Through cdm, developing countries can benefit from sale of carbon emission reduction (cer) units -- units bought by developed countries to meet their carbon emission reduction targets under the Kyoto Protocol. "We will engage with Indian firms for creation of carbon credits with no upfront costs, until the carbon credit is realised. We will invest in sugar, paper and pulp, nitrate-based fertilisers, cement, renewable energy, and in the bio-fuel sectors," Costa added.
Experts however, are wary of EcoSecurities's entry. "It is a commercial player, with a model to provide a one-stop shop for cdm developers. The price it pays for the cer s will be very low. EcoSecurities is unlikely to offer better prices than those already offered on the market (e.g. by government buyers). But its entry could have a positive impact on some small-scale projects that have not been able to find domestic financing," says Axel Michaelowa of the Programme International Climate Policy, Hamburg Institute of International Economics, Germany.
According to Michael K. Dorsey of Dartmouth College, usa, "As an early mover into the Indian market, EcoSecurities is well positioned to determine nature of other market makers. The firm will play a crucial role in setting norms, quite possibly to some degree commissions as well as other hallmarks of participation for carbon market players." Dorsey is also apprehensive that projects that undermine environmental quality, threaten public health or compromise other key aspects of sustainable development, generate credits in the EcoSecurities market.

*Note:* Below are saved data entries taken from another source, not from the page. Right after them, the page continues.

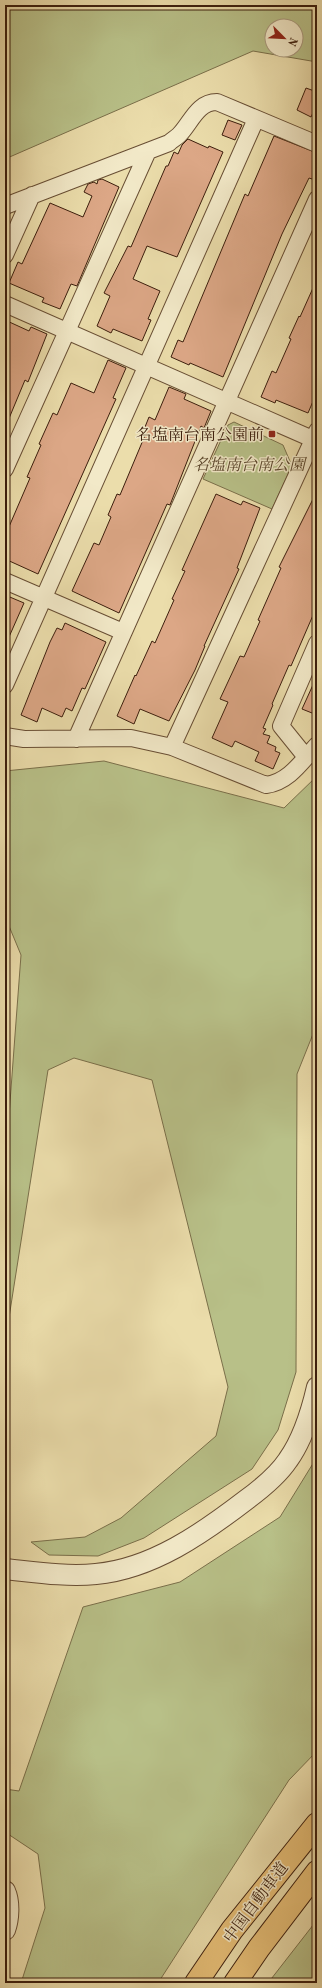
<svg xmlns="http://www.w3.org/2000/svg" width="322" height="1988" font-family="'Old Standard TT','Noto Serif JP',serif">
  <rect width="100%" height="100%" fill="#ebddab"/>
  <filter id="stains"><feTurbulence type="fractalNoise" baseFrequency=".005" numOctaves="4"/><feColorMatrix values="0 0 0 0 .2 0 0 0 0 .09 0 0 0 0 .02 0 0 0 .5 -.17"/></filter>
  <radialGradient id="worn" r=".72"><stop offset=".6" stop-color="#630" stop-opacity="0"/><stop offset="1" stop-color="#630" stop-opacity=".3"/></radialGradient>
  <path fill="#b8c088" stroke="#7a6f4a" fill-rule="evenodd" d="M5,5H317V62L253,51L5,159ZM272,26H296V50H272Z
    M234,422L283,445L292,466L272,509L203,479L228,425Z
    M104,761L284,808L317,776V1024L297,1074L296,1372L278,1430L252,1469L144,1538L98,1556L49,1555L31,1542L85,1537L121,1518L216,1436L228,1387L152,1080L74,1058L48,1070L5,1343V1169L21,955L9,926L5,925V771Z
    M317,1457V1751L289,1780L158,1983H21L45,1908L38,1854L5,1832V1789L19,1791L83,1607L180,1582L280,1517Z
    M317,1920V1983H268Z"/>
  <path fill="#dca786" stroke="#3c1e0d" d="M306,88L317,92V104L311,117L297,110Z
    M228,120L242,125L235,140L222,135Z
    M274,136L317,153V168L312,179L309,178L282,234L223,377L190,363L189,365L171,357L178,340L183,342L245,194L248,196Z
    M188,139L208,148L209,146L223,152L177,257L147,246L133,279L160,291L148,319L151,320L142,341L113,329L111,333L97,326L110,296L104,293L128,246L131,247L166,166H168L174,152L178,154L182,145Z
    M102,179L119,187L77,286L71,284L60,309L42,302L44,298L9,283L18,262L22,264L50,203L83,217L92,196L84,192L88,184L94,182L97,184L98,180Z
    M317,279V392L308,413L276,400L275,403L261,397L272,371L276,373L291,339L289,338L299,316L300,317Z
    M5,320L29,331L31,327L47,334L28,382L25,380L5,428Z
    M108,360L126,368L113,398L116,399L38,574L5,559V536L30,478L27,477L41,445L39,444L53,413L57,415L71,383L94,393Z
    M169,387L186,394L184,399L211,411L204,428L201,426L170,505L167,504L119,613L72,591L94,543L99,545L111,517L108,515L117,494L120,495L146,433L143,432L149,417L155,420Z
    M317,491V606L291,666L289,665L272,704L273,705L263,728L266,729L263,734L270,736L267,743L276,747L275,751L280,753L273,769L255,761L259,752L235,741L232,747L212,738L228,702L220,699L240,656L244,657L260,621L258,620L281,568L279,567Z
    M216,494L241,505L243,501L260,508L237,568L239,569L204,646H205L195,670L169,721L140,709L134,724L117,716L135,675L136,676L152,641L155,643L174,600L172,599L185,571L182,570Z
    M5,595L24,603L5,646Z
    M65,623L106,642L85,689L82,688L72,711L66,708L62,717L42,708L37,722L21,715L50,642L57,628L62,630Z
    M317,676V715L302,709Z"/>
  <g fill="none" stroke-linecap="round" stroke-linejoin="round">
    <g stroke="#684e34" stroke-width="18">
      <path id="minor" d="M5,206L169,143C172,140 176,138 179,135C191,123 197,102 217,102L317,144
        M5,255L32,195
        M5,304L317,441
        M5,469L148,151
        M5,581L123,632
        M5,685L256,119
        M5,736L24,739L131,738L172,747L266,785C289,782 302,761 317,745
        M76,739L317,199
        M172,747L317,431
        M306,757L281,726L317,643"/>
    </g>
    <g stroke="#684e34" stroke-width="22">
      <path id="tertiary" d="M5,1569C34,1572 66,1577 96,1574C152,1569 203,1533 246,1500C261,1489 278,1475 288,1460C303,1439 311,1413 317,1387
        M5,1891C10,1902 9,1919 5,1930"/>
    </g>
    <g stroke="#3c1e0d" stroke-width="24">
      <path id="motorway" d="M196,1983L232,1930L317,1824
        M235,1983L259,1948L317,1872"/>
    </g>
    <use href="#minor" stroke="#f2e9c8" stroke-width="16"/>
    <use href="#tertiary" stroke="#f2e9c8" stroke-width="20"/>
    <use href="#motorway" stroke="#e6be76" stroke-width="22"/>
  </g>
  <rect fill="#8f2418" stroke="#f2e9c8" stroke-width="1.5" x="268" y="430" width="8" height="8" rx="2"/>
  <g text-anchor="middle" stroke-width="3" stroke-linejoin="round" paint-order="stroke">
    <g font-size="16" fill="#3c1e0d" stroke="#f2e9c8" text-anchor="end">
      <text x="264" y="440">名塩南台南公園前</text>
    </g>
    <g font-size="16" font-style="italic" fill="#5b462c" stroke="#f2e9c8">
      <text x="249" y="470">名塩南台南公園</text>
    </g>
    <g font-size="16" fill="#3c1e0d" stroke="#f2e9c8">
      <text transform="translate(255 1902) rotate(-53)" y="6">中国自動車道</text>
    </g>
  </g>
  <rect width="322" height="1988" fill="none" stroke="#ebddab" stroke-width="20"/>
  <rect x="6" y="6" width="310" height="1976" fill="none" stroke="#3c1e0d" stroke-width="2"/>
  <rect x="10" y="10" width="302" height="1968" fill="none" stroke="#3c1e0d"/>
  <g transform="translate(284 38) rotate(114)"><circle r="19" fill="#f2e9c8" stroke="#a9987d"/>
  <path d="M0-3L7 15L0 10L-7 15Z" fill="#8f2418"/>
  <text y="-6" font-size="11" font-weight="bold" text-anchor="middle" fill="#3c1e0d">N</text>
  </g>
  <rect width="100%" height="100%" filter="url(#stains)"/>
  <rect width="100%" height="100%" fill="url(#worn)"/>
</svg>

Patrick Burgi of Myclimate, Zurich, differs. According to him, "The fact that EcoSecurities is expanding activities in India is a sign that the cdm market is becoming more mature. Big companies now feel confident to invest in this market, which is good for cdm. " He maintains a neutral stand saying EcoSecurities is not any better or worse than other project developers in the market. They are just service providers and will focus on projects which have the greater cost benefit ratio. The way cdm is shaped, it doesn't foster community-based project development. This is related to cdm guidelines and procedures, which are complicated, time-consuming and cost-intensive. By expanding their Indian activities, EcoSecurities will employ more Indian consultants being able to develop cdm projects in a more efficient way. This would lower the transaction costs, which might foster smaller projects as well," says Burgi.
With the entry of this new player, it still remains to be seen what is its impact on cdm in its entirety.